[WHAT IS BEING ASKED]:
Over all lines in the data below, count those holding "input" and give only the result.

*** Opening INFORMATION ***

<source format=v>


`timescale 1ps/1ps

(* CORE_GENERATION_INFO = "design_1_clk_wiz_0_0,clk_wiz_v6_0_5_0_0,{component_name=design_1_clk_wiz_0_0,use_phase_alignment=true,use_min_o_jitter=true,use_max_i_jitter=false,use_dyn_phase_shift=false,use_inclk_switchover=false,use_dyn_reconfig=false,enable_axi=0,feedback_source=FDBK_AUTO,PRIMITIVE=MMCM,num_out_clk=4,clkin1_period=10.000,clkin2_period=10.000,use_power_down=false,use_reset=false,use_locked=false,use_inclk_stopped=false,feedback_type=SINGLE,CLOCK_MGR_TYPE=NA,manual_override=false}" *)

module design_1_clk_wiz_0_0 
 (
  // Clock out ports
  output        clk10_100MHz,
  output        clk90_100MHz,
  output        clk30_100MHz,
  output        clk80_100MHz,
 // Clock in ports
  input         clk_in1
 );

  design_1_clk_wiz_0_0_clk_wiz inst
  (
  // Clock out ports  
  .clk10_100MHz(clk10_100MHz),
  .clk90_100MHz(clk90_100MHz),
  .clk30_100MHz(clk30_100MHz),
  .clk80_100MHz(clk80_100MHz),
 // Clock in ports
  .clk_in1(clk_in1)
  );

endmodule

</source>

*** Closing INFORMATION ***
*** Opening INFORMATION ***

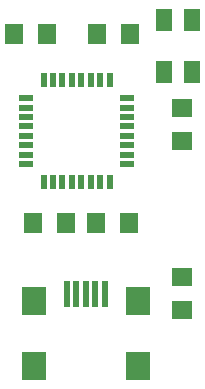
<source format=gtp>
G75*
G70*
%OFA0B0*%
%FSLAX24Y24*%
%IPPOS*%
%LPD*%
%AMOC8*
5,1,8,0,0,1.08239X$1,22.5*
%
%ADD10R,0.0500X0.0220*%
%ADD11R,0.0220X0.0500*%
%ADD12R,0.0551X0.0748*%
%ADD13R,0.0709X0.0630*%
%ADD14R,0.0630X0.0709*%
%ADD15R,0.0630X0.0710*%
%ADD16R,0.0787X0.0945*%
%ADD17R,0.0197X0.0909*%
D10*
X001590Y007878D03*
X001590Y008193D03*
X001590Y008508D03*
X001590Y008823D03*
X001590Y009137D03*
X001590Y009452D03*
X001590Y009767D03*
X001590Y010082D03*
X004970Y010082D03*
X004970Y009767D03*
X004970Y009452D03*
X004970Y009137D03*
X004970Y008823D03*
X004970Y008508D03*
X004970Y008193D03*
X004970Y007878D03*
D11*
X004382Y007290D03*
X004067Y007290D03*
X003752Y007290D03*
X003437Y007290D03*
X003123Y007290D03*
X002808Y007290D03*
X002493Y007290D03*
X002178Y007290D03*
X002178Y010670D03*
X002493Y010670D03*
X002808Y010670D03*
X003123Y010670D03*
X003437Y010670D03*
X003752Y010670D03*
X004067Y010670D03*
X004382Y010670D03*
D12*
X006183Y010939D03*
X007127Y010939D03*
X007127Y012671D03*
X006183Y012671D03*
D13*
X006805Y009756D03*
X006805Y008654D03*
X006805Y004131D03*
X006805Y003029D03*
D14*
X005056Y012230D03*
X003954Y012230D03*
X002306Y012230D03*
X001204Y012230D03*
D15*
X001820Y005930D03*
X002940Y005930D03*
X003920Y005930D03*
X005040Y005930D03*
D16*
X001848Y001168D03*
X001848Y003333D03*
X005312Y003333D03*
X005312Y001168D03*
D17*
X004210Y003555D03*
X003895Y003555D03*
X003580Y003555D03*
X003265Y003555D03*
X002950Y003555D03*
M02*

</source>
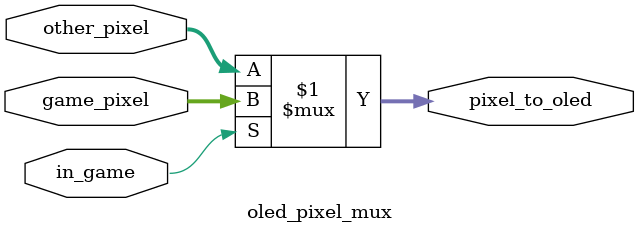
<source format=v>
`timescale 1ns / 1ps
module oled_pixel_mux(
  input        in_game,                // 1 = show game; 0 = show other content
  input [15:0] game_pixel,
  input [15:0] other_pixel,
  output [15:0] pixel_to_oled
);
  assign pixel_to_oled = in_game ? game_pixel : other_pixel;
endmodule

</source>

*** Closing INFORMATION ***

[TASK RESPONSE]:
4